Artists recently came together for the third annual CairoComix Festival to showcase their superheroes and honour a rich history of Arab comic books.
Dozens of comic enthusiasts attended the three-day vibrant festival that displayed anime, books and new artistic projects from local and international artists, in the capital city of Cairo.
A new addition to the festival this year was a live projection of an artist at work, that demonstrated the process and style behind developing storytelling comics.
It is a great future however we already have a rich past with comics. You can see 'Samir' comic here from the 1960's.
CairoComix also shed light on Spanish comics, displaying the work of ten of its most prominent comics artists from different generations with one artist, Alfonso Zapico, in attendance.
A comic artist Dina Mohamed said she believes the future and past of comics are both honoured in the festival.
“It is a great future however we already have a rich past with comics. You can see ‘Samir’ comic here from the 1960’s. We do have heritage in comics and he has a website called Arab Comics which documents the history of comics in Arab nations from the 1920’s, maybe 1923,” she added.
The festival aims to bring together underground artists and provide a platform for a growing trend in Egypt and the Middle East. Palestinian comics artists were also part of the festival and Amer Al Shomaly’s book ‘Zan Alan’ in particular sold many copies.

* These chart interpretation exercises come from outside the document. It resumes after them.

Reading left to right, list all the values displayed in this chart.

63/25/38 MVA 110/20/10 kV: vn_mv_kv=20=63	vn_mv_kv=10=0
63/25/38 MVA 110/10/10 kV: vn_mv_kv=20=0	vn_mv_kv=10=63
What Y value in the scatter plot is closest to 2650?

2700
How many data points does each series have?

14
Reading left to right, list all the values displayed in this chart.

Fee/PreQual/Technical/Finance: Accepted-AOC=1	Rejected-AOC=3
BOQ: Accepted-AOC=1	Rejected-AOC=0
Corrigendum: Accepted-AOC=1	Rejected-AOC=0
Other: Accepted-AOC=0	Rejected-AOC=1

“This culture has been increasing significantly in Egypt lately. I decided that I wanted to author stories and at the same time be responsible for its outcome. I wanted to show people my vision for my stories so I found that comics are the best medium to deliver my own stories,” Mohamed said.

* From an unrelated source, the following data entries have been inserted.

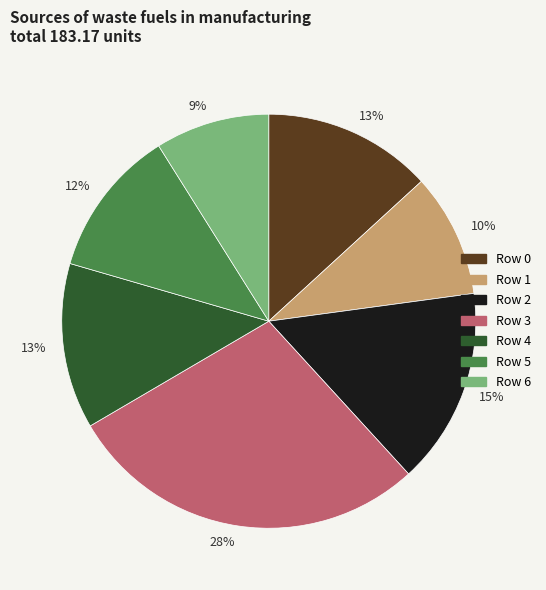

Which has a higher value, Row 2 or Row 3?

Row 3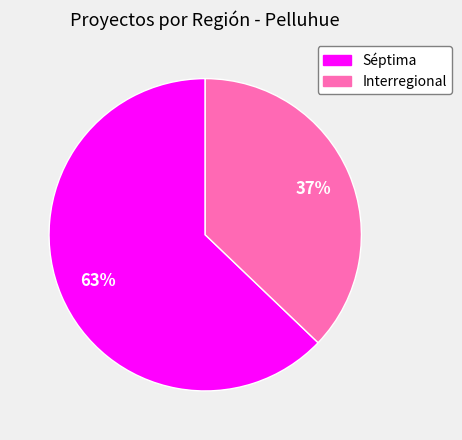

Is there any slice that represents more than half of the pie?

Yes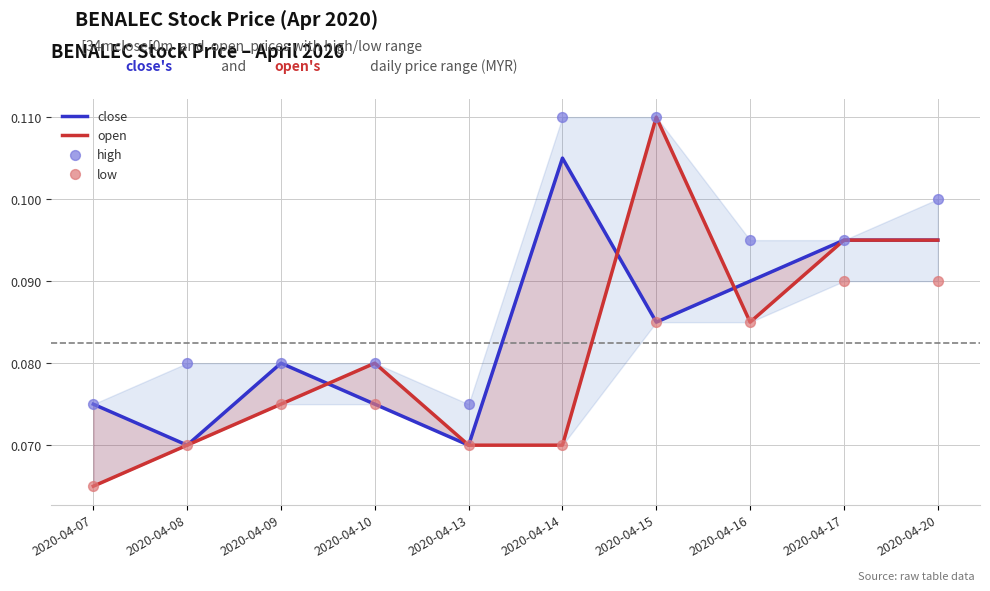

Which series contains the highest Y value?

open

This year’s edition provided prizes such as Best Published Graphic Novel in Arabic and created discussions, workshops and the chance for upcoming artists to meet experts.
One artist, Youssef Shabana, highlighted the importance of having a comic book culture, saying It reflects the world that we live in or the culture.
“It reflects the world that we live in or the culture. It is a documentation of a time it represents. It is a medium which talks to people. It is also easy for readers because of the drawings within and the words,” he said.
Other awards presented included “Best Printed Magazine” and “Best Electronic Post that was never printed.”